I never dropped the breaking and entering charges against my mom. The only way my mom managed to stay out of prison was by testifying against my sister in court and throwing her under the bus.

I don’t think I’ve ever felt such sweet satisfaction as watching my mom blame my sister for everything that had happened while sobbing her usual crocodile tears. I could not believe that my mom was finally betraying her perfect golden child, even though it had taken a lifetime as well as the government’s help.

I knew that day looking up at my mom on the stand that it was the last time I was ever going to see her. It was the last time I ever wanted to see her.

I had seen enough of her and my sister for a lifetime, and I was done with their constant toxicity. My sister had completely transformed my life into a never-ending legal battle, and I just wanted to have a normal day-to-day life again.

The custody battle for my nephews dragged on. Their birth father and his family began fighting me in court for full custody against them, and it just dragged the case out further.

I didn’t care. There wasn’t a force on Earth that could keep me from my nephews now that my sister was locked up.

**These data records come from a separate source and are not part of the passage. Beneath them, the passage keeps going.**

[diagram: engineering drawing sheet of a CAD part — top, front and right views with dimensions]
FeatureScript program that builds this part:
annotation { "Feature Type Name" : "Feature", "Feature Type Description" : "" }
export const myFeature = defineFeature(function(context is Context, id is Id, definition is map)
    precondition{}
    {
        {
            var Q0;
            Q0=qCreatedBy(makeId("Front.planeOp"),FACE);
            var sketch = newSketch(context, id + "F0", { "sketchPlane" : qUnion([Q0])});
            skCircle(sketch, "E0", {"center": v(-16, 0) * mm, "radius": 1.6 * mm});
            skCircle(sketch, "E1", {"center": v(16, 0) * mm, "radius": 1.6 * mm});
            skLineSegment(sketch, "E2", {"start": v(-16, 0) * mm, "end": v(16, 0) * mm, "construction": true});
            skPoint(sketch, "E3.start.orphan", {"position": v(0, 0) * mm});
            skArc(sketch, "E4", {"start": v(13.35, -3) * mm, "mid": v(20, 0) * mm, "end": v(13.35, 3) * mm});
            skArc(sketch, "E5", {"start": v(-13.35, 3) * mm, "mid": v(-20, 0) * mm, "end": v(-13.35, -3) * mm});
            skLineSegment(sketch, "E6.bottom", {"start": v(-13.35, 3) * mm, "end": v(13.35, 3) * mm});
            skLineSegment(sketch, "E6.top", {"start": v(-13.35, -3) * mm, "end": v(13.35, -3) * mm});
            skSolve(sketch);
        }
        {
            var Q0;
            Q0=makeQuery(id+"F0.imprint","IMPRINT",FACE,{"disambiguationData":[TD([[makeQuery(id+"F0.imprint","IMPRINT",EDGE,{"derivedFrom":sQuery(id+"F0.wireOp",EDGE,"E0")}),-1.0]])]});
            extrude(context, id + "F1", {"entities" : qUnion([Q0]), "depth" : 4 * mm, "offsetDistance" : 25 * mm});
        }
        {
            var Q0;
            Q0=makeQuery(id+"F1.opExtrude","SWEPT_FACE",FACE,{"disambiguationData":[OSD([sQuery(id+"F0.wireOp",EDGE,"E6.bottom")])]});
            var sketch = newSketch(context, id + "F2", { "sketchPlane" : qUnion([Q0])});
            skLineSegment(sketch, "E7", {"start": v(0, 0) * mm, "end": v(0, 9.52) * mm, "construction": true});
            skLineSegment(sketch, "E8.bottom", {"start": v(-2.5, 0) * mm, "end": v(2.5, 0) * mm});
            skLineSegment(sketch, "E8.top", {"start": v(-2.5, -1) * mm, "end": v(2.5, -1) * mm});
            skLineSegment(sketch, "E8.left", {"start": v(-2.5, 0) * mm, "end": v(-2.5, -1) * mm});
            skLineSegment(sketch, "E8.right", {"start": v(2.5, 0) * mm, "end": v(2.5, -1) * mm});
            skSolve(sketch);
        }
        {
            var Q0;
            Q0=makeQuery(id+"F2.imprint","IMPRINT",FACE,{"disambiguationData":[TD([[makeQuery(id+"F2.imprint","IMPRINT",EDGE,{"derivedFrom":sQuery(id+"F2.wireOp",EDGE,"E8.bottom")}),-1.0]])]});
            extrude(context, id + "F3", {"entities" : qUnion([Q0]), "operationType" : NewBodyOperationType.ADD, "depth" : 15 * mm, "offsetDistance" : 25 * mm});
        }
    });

It took almost two years of legal battles, but eventually I won full custody over my boys and brought my nephews back home. I will never forget how big they smiled and how tight they hugged me when they came home and found the bedrooms I had decorated for them in my house.

I walked into my youngest nephew’s bedroom and he ran to me to show me his rediscovered Switch. I surprised him with his little plush doggy and caught him in a tight hug when he fell into my arms.

The next thing I knew, my eldest nephew joined us, and both boys cried into my hair and told me how much they missed me. My eldest boy looked up at me, smiled with his big eyes full of tears, and just said, “I knew it, auntie, I just knew you would come back for us one day”.